The Rack & Pinion block represents rack and pinion gear that converts between
translational and rotational motion. The rotational-translational gear constrains the
pinion (P) and rack (R) to, respectively, rotate and translate together in a fixed ratio
that you specify. You can choose whether the rack axis translates in a positive or
negative direction, as the pinion rotates in a positive direction, by using the
**Rack direction** parameter.

R_{RP} | Rack-pinion gear ratio |

ω_{P} | Angular velocity of the pinion shaft |

v_{R} | Translational velocity of the rack |

r_{P} | Effective radius of the pinion |

N_{P} | Number of teeth on the pinion |

x_{R} | Rack tooth spacing |

τ_{P} | Pinion shaft torque |

F_{R} | Rack force |

F_{loss} | Total loss force |

F_{Coul} | Friction force |

η | Torque transfer efficiency |

p_{th} | Power threshold |

μ_{P} | Viscous friction coefficient for the pinion shaft |

μ_{R} | Viscous friction coefficient for the rack motion |

Rack & Pinion imposes one kinematic constraint on the two connected axes:

ω_{P} =
R_{RP}v_{R}
. | (1) |

The transmission ratio is:

R_{RP} = 1 /
r_{P} =
ω_{P} /
v_{N} = ± 2π
/
N_{P}v_{R}
. | (2) |

The two degrees of freedom are reduced to one independent degree of freedom. The forward-transfer gear pair convention is (1,2) = (P,R).

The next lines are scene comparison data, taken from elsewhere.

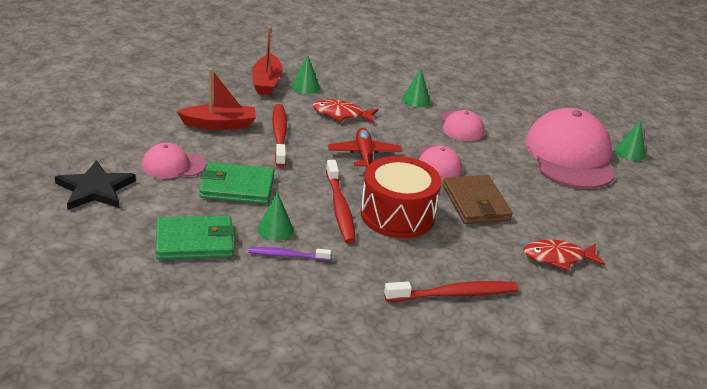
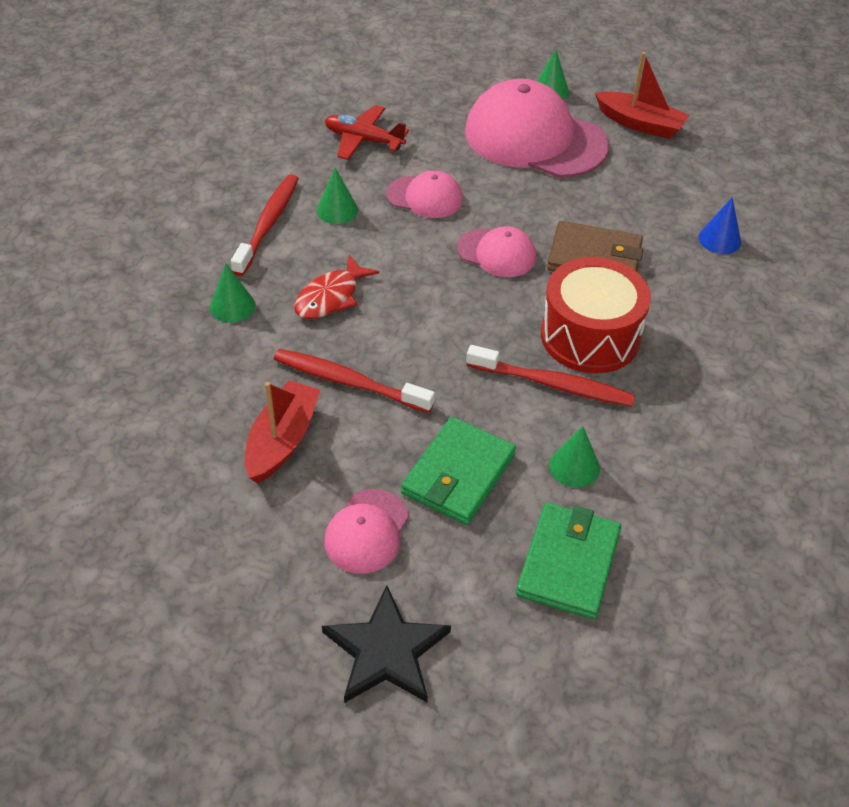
camera: 60 degrees left, 15 degrees up
(266, 82) = (191, 344): red boat -> red boat (640, 124)
(287, 255) = (634, 474): purple toothbrush -> none
(364, 155) = (445, 314): red plane -> red plane (363, 140)
(454, 294) = (756, 350): red toothbrush -> red toothbrush (268, 224)
(558, 258) = (719, 239): red fish -> blue cone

The torque-force transfer is:

R_{RP}τ_{P}
+ F_{R} –
F_{loss} = 0 , | (3) |

with *F*_{loss} = 0 in the ideal case.

In the nonideal case, *F*_{loss} ≠ 0. For general considerations on nonideal gear modeling, see Model Gears with Losses.

In a nonideal pinion-rack pair (P,R), the angular velocity and geometric constraints are unchanged. But the transferred torque, force, and power are reduced by:

Coulomb friction between teeth surfaces on P and R, characterized by constant efficiency

*η*Viscous coupling of driveshafts with bearings, parametrized by viscous friction coefficients

*μ*

The efficiency *η* of meshing between pinion and rack is fully
active only if the transmitted power is greater than the power threshold.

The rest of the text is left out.